■ ASSIGNMENT:
Write every line below out again exactly, images omitted.

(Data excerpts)

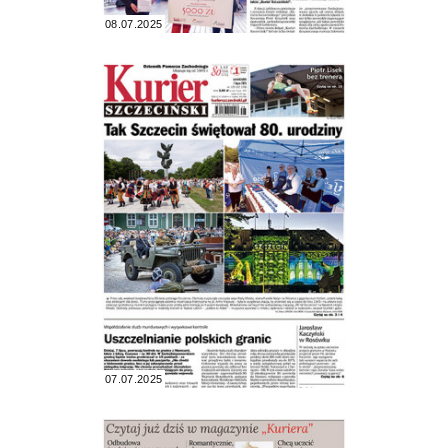
08.07.2025
07.07.2025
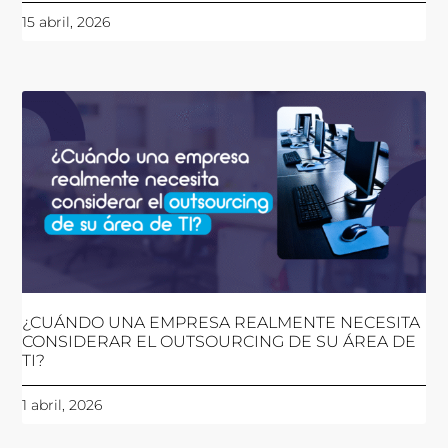
15 abril, 2026
¿CUÁNDO UNA EMPRESA REALMENTE NECESITA
CONSIDERAR EL OUTSOURCING DE SU ÁREA DE
TI?
1 abril, 2026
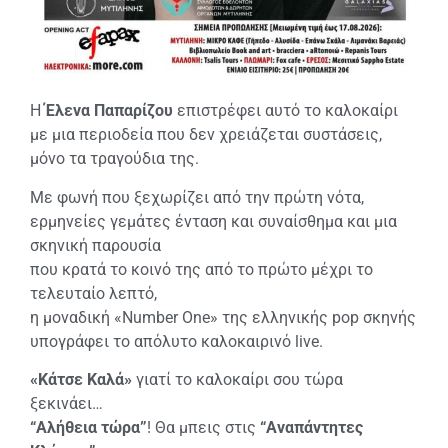
Η
Έλενα Παπαρίζου
επιστρέφει αυτό το καλοκαίρι
µε µια περιοδεία που δεν χρειάζεται συστάσεις,
µόνο τα τραγούδια της.
Με φωνή που ξεχωρίζει από την πρώτη νότα,
ερμηνείες γεμάτες ένταση και συναίσθημα και µια
σκηνική παρουσία
που κρατά το κοινό της από το πρώτο μέχρι το
τελευταίο λεπτό,
η μοναδική «Number One» της ελληνικής pop σκηνής
υπογράφει το απόλυτο καλοκαιρινό live.
«Κάτσε Καλά»
γιατί το καλοκαίρι σου τώρα
ξεκινάει…
“Αλήθεια τώρα”
! Θα µπεις στις
“Αναπάντητες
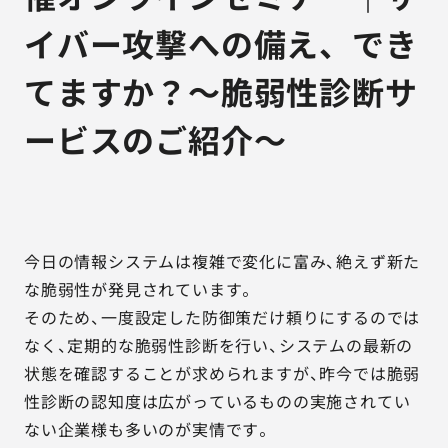
イバー攻撃への備え、でき
てますか？～脆弱性診断サ
ービスのご紹介～
今日の情報システムは複雑で変化に富み、絶えず新た
な脆弱性が発見されています。
そのため、一度設定した防御策だけ頼りにするのでは
なく、定期的な脆弱性診断を行い、システムの最新の
状態を確認することが求められますが、昨今では脆弱
性診断の認知度は広がっているものの実施されてい
ない企業様も多いのが実情です。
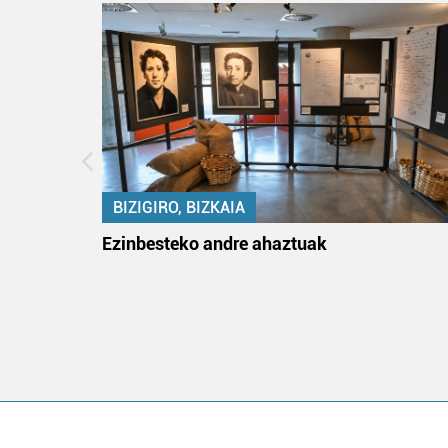
BIZIGIRO, BIZKAIA
na
Ezinbesteko andre ahaztuak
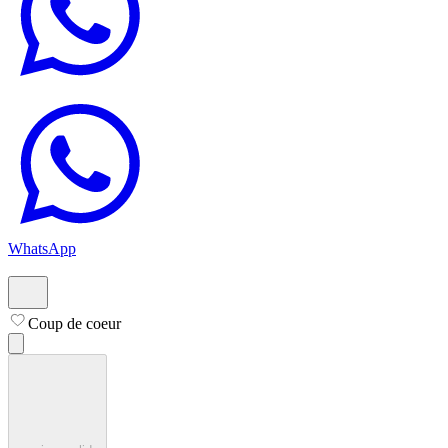
WhatsApp
Coup de coeur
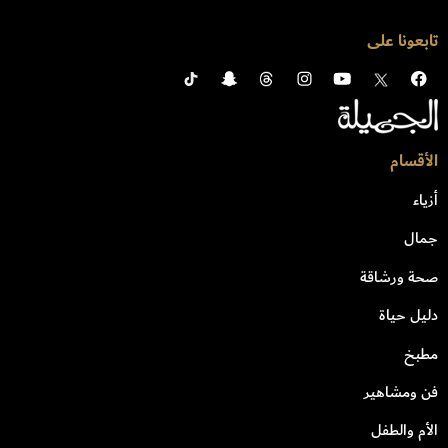
تابعونا على
الأقسام
أزياء
جمال
صحة ورشاقة
دليل حياة
مطبخ
فن ومشاهير
الأم والطفل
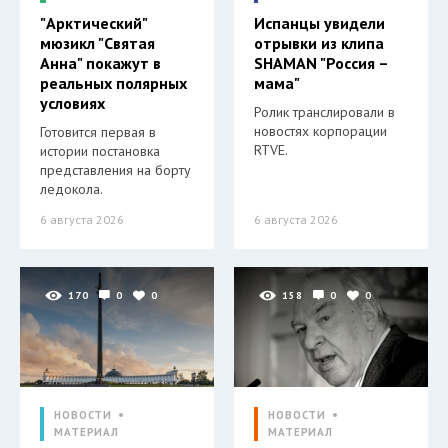
"Арктический"
Испанцы увидели
мюзикл "Святая
отрывки из клипа
Анна" покажут в
SHAMAN "Россия –
реальных полярных
мама"
условиях
Ролик транслировали в
новостях корпорации
Готовится первая в
RTVE.
истории постановка
представления на борту
ледокола.
6 августа 2026
6 августа 2026
170
0
0
158
0
0
НОВОСТИ
НОВОСТИ
МАТЕРИАЛ
МАТЕРИАЛ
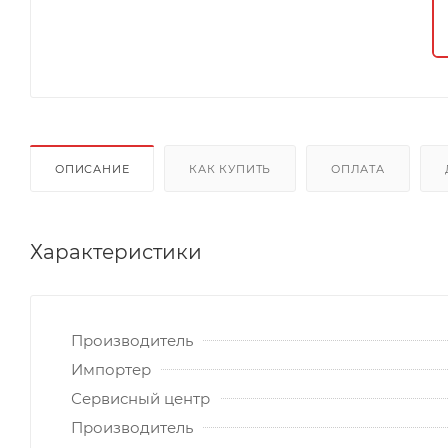
ОПИСАНИЕ
КАК КУПИТЬ
ОПЛАТА
Характеристики
Производитель
Импортер
Сервисный центр
Производитель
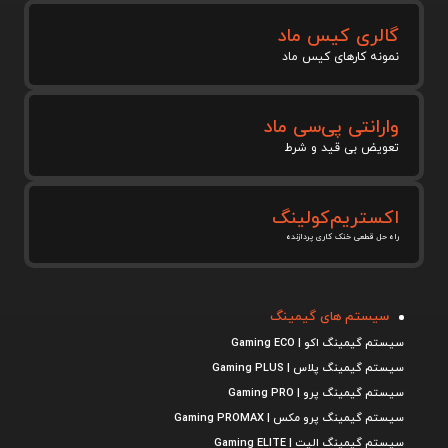
گالری کیس ماد
نمونه کارهای کیس ماد
وارانتی پی‌سی ماد
تعویض بی قید و شرط
اکستریم‌کولینگ
راه حل قطعی خنک کاری پردازنده
سیستم های گیمینگ
سیستم گیمینگ اکو | Gaming ECO
سیستم گیمینگ پلاس | Gaming PLUS
سیستم گیمینگ پرو | Gaming PRO
سیستم گیمینگ پرو مکس | Gaming PROMAX
سیستم گیمینگ الیت | Gaming ELITE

■ EXERCISE RESPONSE:
08.07.2025
07.07.2025
15 abril, 2026
¿CUÁNDO UNA EMPRESA REALMENTE NECESITA
CONSIDERAR EL OUTSOURCING DE SU ÁREA DE
TI?
1 abril, 2026
Η
Έλενα Παπαρίζου
επιστρέφει αυτό το καλοκαίρι
µε µια περιοδεία που δεν χρειάζεται συστάσεις,
µόνο τα τραγούδια της.
Με φωνή που ξεχωρίζει από την πρώτη νότα,
ερμηνείες γεμάτες ένταση και συναίσθημα και µια
σκηνική παρουσία
που κρατά το κοινό της από το πρώτο μέχρι το
τελευταίο λεπτό,
η μοναδική «Number One» της ελληνικής pop σκηνής
υπογράφει το απόλυτο καλοκαιρινό live.
«Κάτσε Καλά»
γιατί το καλοκαίρι σου τώρα
ξεκινάει…
“Αλήθεια τώρα”
! Θα µπεις στις
“Αναπάντητες
イバー攻撃への備え、でき
てますか？～脆弱性診断サ
ービスのご紹介～
今日の情報システムは複雑で変化に富み、絶えず新た
な脆弱性が発見されています。
そのため、一度設定した防御策だけ頼りにするのでは
なく、定期的な脆弱性診断を行い、システムの最新の
状態を確認することが求められますが、昨今では脆弱
性診断の認知度は広がっているものの実施されてい
ない企業様も多いのが実情です。
BIZIGIRO, BIZKAIA
na
Ezinbesteko andre ahaztuak
WhatsApp
Coup de coeur
تابعونا على
الأقسام
أزياء
جمال
صحة ورشاقة
دليل حياة
مطبخ
فن ومشاهير
الأم والطفل
"Арктический"
Испанцы увидели
мюзикл "Святая
отрывки из клипа
Анна" покажут в
SHAMAN "Россия –
реальных полярных
мама"
условиях
Ролик транслировали в
новостях корпорации
Готовится первая в
RTVE.
истории постановка
представления на борту
ледокола.
6 августа 2026
6 августа 2026
170
0
0
158
0
0
НОВОСТИ
НОВОСТИ
МАТЕРИАЛ
МАТЕРИАЛ
ОПИСАНИЕ
КАК КУПИТЬ
ОПЛАТА
Характеристики
Производитель
Импортер
Сервисный центр
Производитель
گالری کیس ماد
نمونه کارهای کیس ماد
وارانتی پی‌سی ماد
تعویض بی قید و شرط
اکستریم‌کولینگ
راه حل قطعی خنک کاری پردازنده
سیستم های گیمینگ
سیستم گیمینگ اکو | Gaming ECO
سیستم گیمینگ پلاس | Gaming PLUS
سیستم گیمینگ پرو | Gaming PRO
سیستم گیمینگ پرو مکس | Gaming PROMAX
سیستم گیمینگ الیت | Gaming ELITE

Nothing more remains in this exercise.